Khusus bagi saya, kos ini telah membawa saya kembali mengingat kehidupan sewaktu masih kos di Jogjakarta. Suasana jauh dari orang tua, makan harus di irit sesuai kiriman bulanan, tak luopa yang paling penting adalah aroma kebebasan yang semerbak. Aroma yang sudah 2 tahun saya tidak rasakan setelah pulang kembali ke Jakarta (mungkin suatu saat akan saya ceritakan mengenai Jogja dan Jakarta ini) Pernah kami tidur bertiga, berbagi tempat dan udara di kamar ini setelah selesai mengerjakan perhitungan e-Strat berbagi ruang ada udara yang terasa terbatas pada saat itu, ada yang tidur di lantai, ada yang tidur di kasur sempit berduaan, saat itu sedang panas-panasnya. Di kamar ini pula kami sering berdiskusi dan berdebat, dari suasana akrab sampai berantem pernah dialami, dan ada kalanya kami saling berhutang untuk membiayai makan masing-masing. Memang saat-saat itu adalah saat -saat "susah" tetapi saya percaya nant semua itu akan menjadi kenangan pada saatnya nanti kami berkumpul kembali di masa depan.

--
Anton Hermansyah

16 Juni 2008

Perkenalan

Sugeng Rawuh,

Perkenalkan nama saya Anton Hermansyah dan saya baru pertama kali menggunakan Blog. Semoga Blog ini menjadi berguna bagi saya dan juga teman-teman saya sekalian.
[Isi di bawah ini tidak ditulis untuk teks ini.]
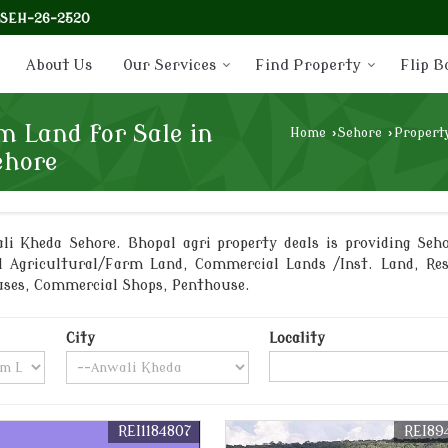
-SEH-26-2520
About Us
Our Services
Find Property
Flip B
m Land for Sale in
Home
›
Sehore
›
Property
ehore
i Kheda Sehore. Bhopal agri property deals is providing Seho
l Agricultural/Farm Land, Commercial Lands /Inst. Land, Re
ouses, Commercial Shops, Penthouse.
City
Locality
REI1184807
REI89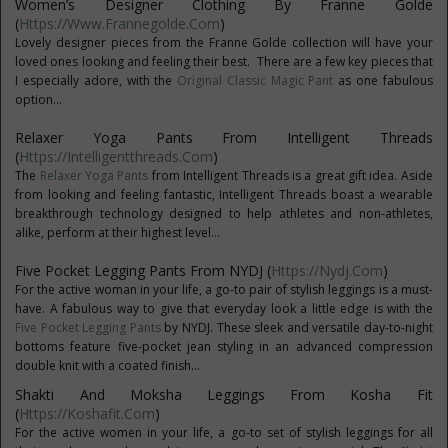
Women’s Designer Clothing By Franne Golde
(
Https://www.frannegolde.com
)
Lovely designer pieces from the Franne Golde collection will have your
loved ones looking and feeling their best. There are a few key pieces that
I especially adore, with the
Original Classic Magic Pant
as one fabulous
option...
Relaxer Yoga Pants From Intelligent Threads
(
Https://intelligentthreads.com
)
The
Relaxer Yoga Pants
from Intelligent Threads is a great gift idea. Aside
from looking and feeling fantastic, Intelligent Threads boast a wearable
breakthrough technology designed to help athletes and non-athletes,
alike, perform at their highest level...
Five Pocket Legging Pants From NYDJ (
Https://nydj.com
)
For the active woman in your life, a go-to pair of stylish leggings is a must-
have. A fabulous way to give that everyday look a little edge is with the
Five Pocket Legging Pants
by NYDJ. These sleek and versatile day-to-night
bottoms feature five-pocket jean styling in an advanced compression
double knit with a coated finish...
Shakti And Moksha Leggings From Kosha Fit
(
Https://koshafit.com
)
For the active women in your life, a go-to set of stylish leggings for all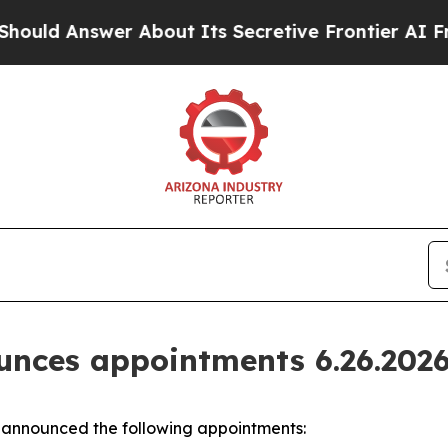
wer About Its Secretive Frontier AI Framework
nces appointments 6.26.202
announced the following appointments: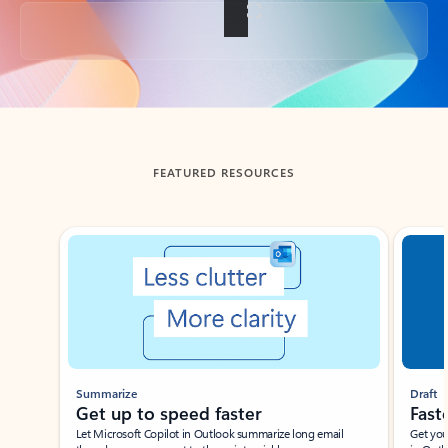
Back to tabs
FEATURED RESOURCES
Showing slide 1 of 3
Summarize
Draft
Get up to speed faster ​
Fast
Let Microsoft Copilot in Outlook summarize long email
Get you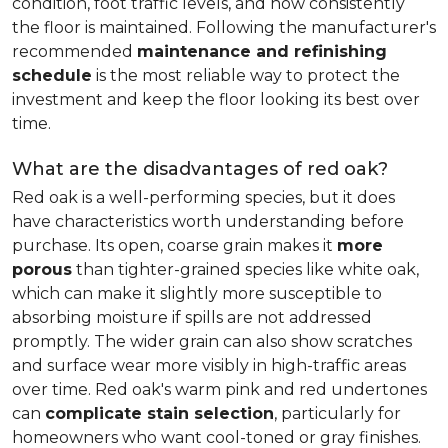
condition, foot traffic levels, and how consistently
the floor is maintained. Following the manufacturer's
recommended
maintenance and refinishing
schedule
is the most reliable way to protect the
investment and keep the floor looking its best over
time.
What are the disadvantages of red oak?
Red oak is a well-performing species, but it does
have characteristics worth understanding before
purchase. Its open, coarse grain makes it
more
porous
than tighter-grained species like white oak,
which can make it slightly more susceptible to
absorbing moisture if spills are not addressed
promptly. The wider grain can also show scratches
and surface wear more visibly in high-traffic areas
over time. Red oak's warm pink and red undertones
can
complicate stain selection
, particularly for
homeowners who want cool-toned or gray finishes.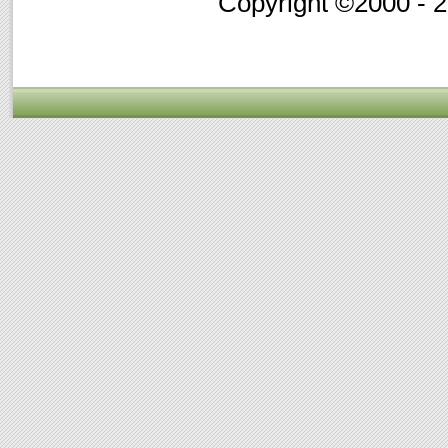
Copyright ©2000 - 20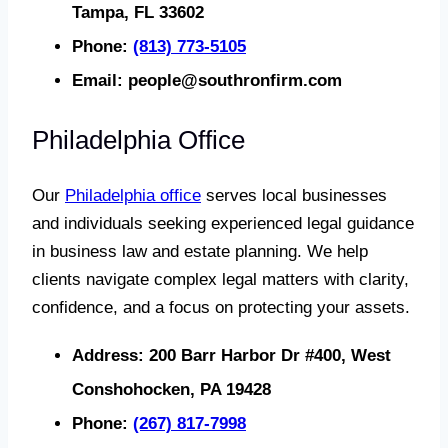
Tampa, FL 33602
Phone:
(813) 773-5105
Email:
people@southronfirm.com
Philadelphia Office
Our
Philadelphia office
serves local businesses
and individuals seeking experienced legal guidance
in business law and estate planning. We help
clients navigate complex legal matters with clarity,
confidence, and a focus on protecting your assets.
Address:
200 Barr Harbor Dr #400, West
Conshohocken, PA 19428
Phone:
(267) 817-7998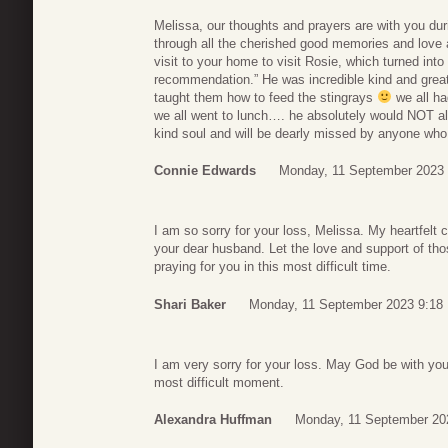
Melissa, our thoughts and prayers are with you dur
through all the cherished good memories and love a
visit to your home to visit Rosie, which turned into
recommendation.” He was incredible kind and great
taught them how to feed the stingrays
we all ha
we all went to lunch…. he absolutely would NOT all
kind soul and will be dearly missed by anyone wh
Connie Edwards
Monday, 11 September 2023 
I am so sorry for your loss, Melissa. My heartfelt 
your dear husband. Let the love and support of thos
praying for you in this most difficult time.
Shari Baker
Monday, 11 September 2023 9:18
I am very sorry for your loss. May God be with you
most difficult moment.
Alexandra Huffman
Monday, 11 September 20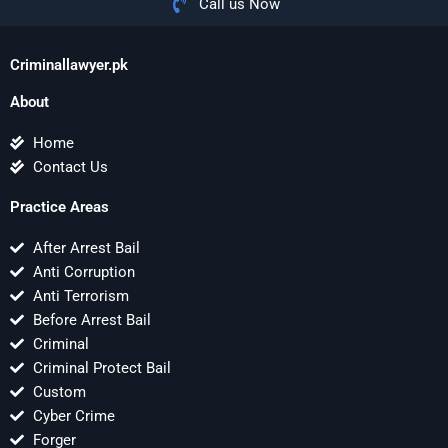
Call us Now
Criminallawyer.pk
About
Home
Contact Us
Practice Areas
After Arrest Bail
Anti Corruption
Anti Terrorism
Before Arrest Bail
Criminal
Criminal Protect Bail
Custom
Cyber Crime
Forger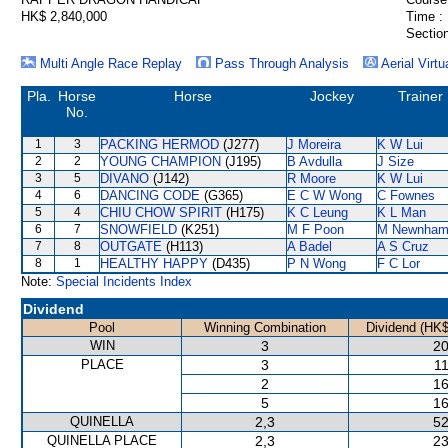
HK$ 2,840,000
Time :
Section
Multi Angle Race Replay
Pass Through Analysis
Aerial Virtu
Pla.
Horse
Horse
Jockey
Trainer
No.
1
3
PACKING HERMOD
(J277)
J Moreira
K W Lui
2
2
YOUNG CHAMPION
(J195)
B Avdulla
J Size
3
5
DIVANO
(J142)
R Moore
K W Lui
4
6
DANCING CODE
(G365)
E C W Wong
C Fownes
5
4
CHIU CHOW SPIRIT
(H175)
K C Leung
K L Man
6
7
SNOWFIELD
(K251)
M F Poon
M Newnha
7
8
OUTGATE
(H113)
A Badel
A S Cruz
8
1
HEALTHY HAPPY
(D435)
P N Wong
F C Lor
Note:
Special Incidents Index
Dividend
Pool
Winning Combination
Dividend (HK$
WIN
3
20
PLACE
3
11
2
16
5
16
QUINELLA
2,3
52
QUINELLA PLACE
2,3
23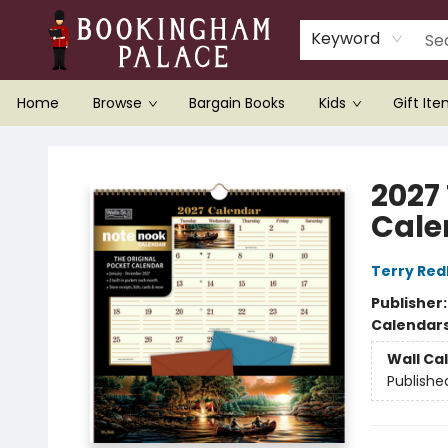
Keyword
Home
Browse
Bargain Books
Kids
Gift It
Bookingham Palace Bookstore
2027
Cale
Terry Red
Publisher
Calendar
Wall Ca
Publishe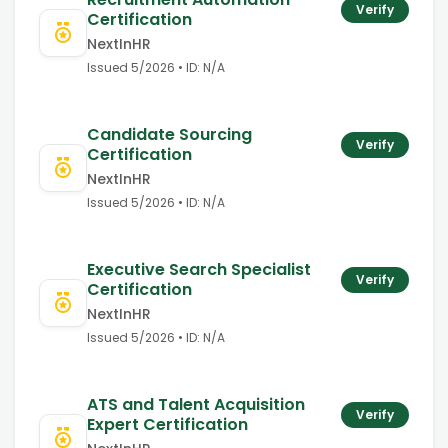
Verify
Certification
NextInHR
Issued
5/2026
• ID:
N/A
Candidate Sourcing
Verify
Certification
NextInHR
Issued
5/2026
• ID:
N/A
Executive Search Specialist
Verify
Certification
NextInHR
Issued
5/2026
• ID:
N/A
ATS and Talent Acquisition
Verify
Expert Certification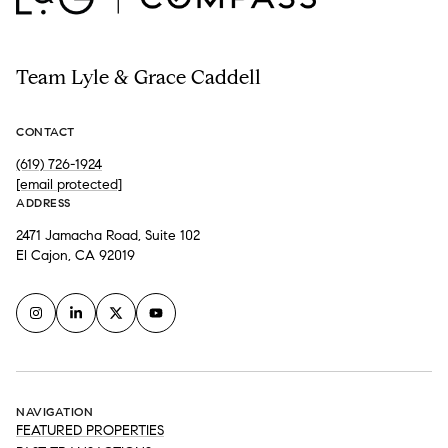
Team Lyle & Grace Caddell
CONTACT
(619) 726-1924
[email protected]
ADDRESS
2471 Jamacha Road, Suite 102
El Cajon, CA 92019
NAVIGATION
FEATURED PROPERTIES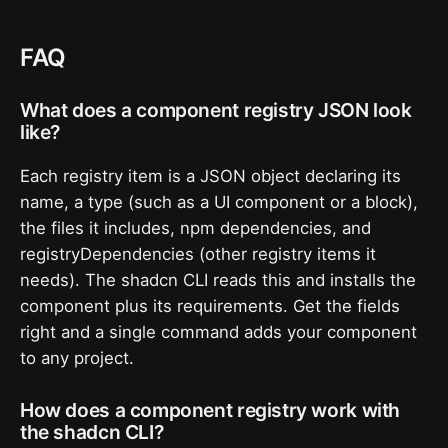
FAQ
What does a component registry JSON look
like?
Each registry item is a JSON object declaring its
name, a type (such as a UI component or a block),
the files it includes, npm dependencies, and
registryDependencies (other registry items it
needs). The shadcn CLI reads this and installs the
component plus its requirements. Get the fields
right and a single command adds your component
to any project.
How does a component registry work with
the shadcn CLI?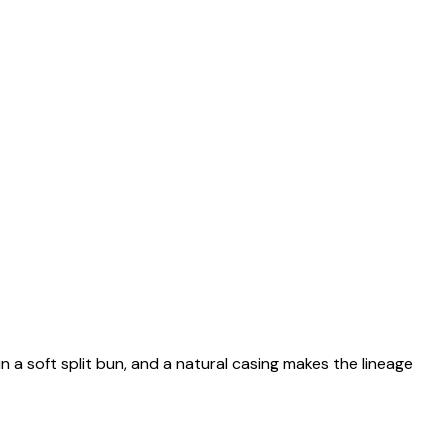
n a soft split bun, and a natural casing makes the lineage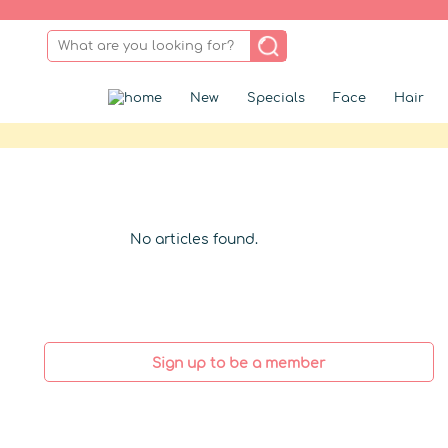
New
Specials
Face
Hair
No articles found.
Sign up to be a member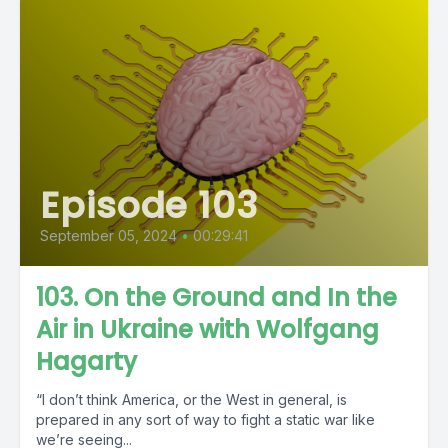
Episode 103
September 05, 2024
•
00:29:41
103. On the Ground and In the
Air in Ukraine with Wolfgang
Hagarty
“I don’t think America, or the West in general, is
prepared in any sort of way to fight a static war like
we’re seeing...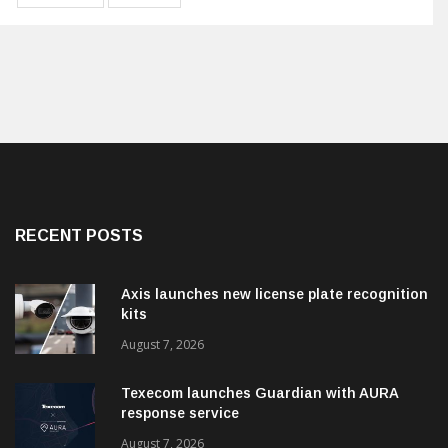
RECENT POSTS
Axis launches new license plate recognition
kits
August 7, 2026
Texecom launches Guardian with AURA
response service
August 7, 2026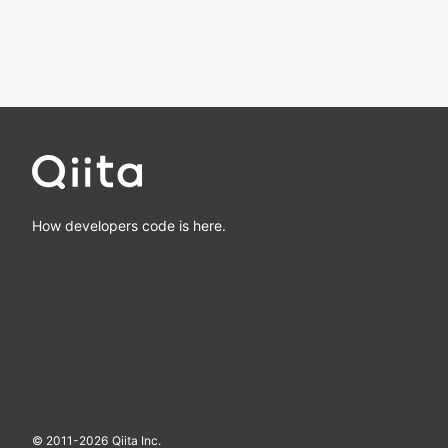
How developers code is here.
© 2011-
2026
Qiita Inc.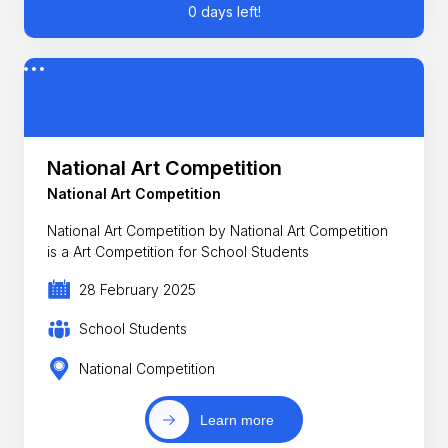
0 days left!
National Art Competition
National Art Competition
National Art Competition by National Art Competition
is a Art Competition for School Students
28 February 2025
School Students
National Competition
Learn more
Pertama-tama dalam membuat blog ini saya harus berterima kasih kepada teman saya Fajar Indra karena tanpa undangan dari dia untuk mengisi Blognya saya tidak akan memulai untuk membuat Blog saya sendiri, saya benar-benar takut untuk mencoba, matur nuwun sanget Mas Fajar.

Terima kasih yang kedua saya tujukan kepada pak Ridwan Sanjaya yang telah membuat buku "Membuat Blog dengan Blogspot" buku yang akan menjadi panduan saya dalam ber-Blog ria.

Sekian dulu posting kali ini semoga Blog ini dapat berjalan dengan aman dan sejahtera Amiin.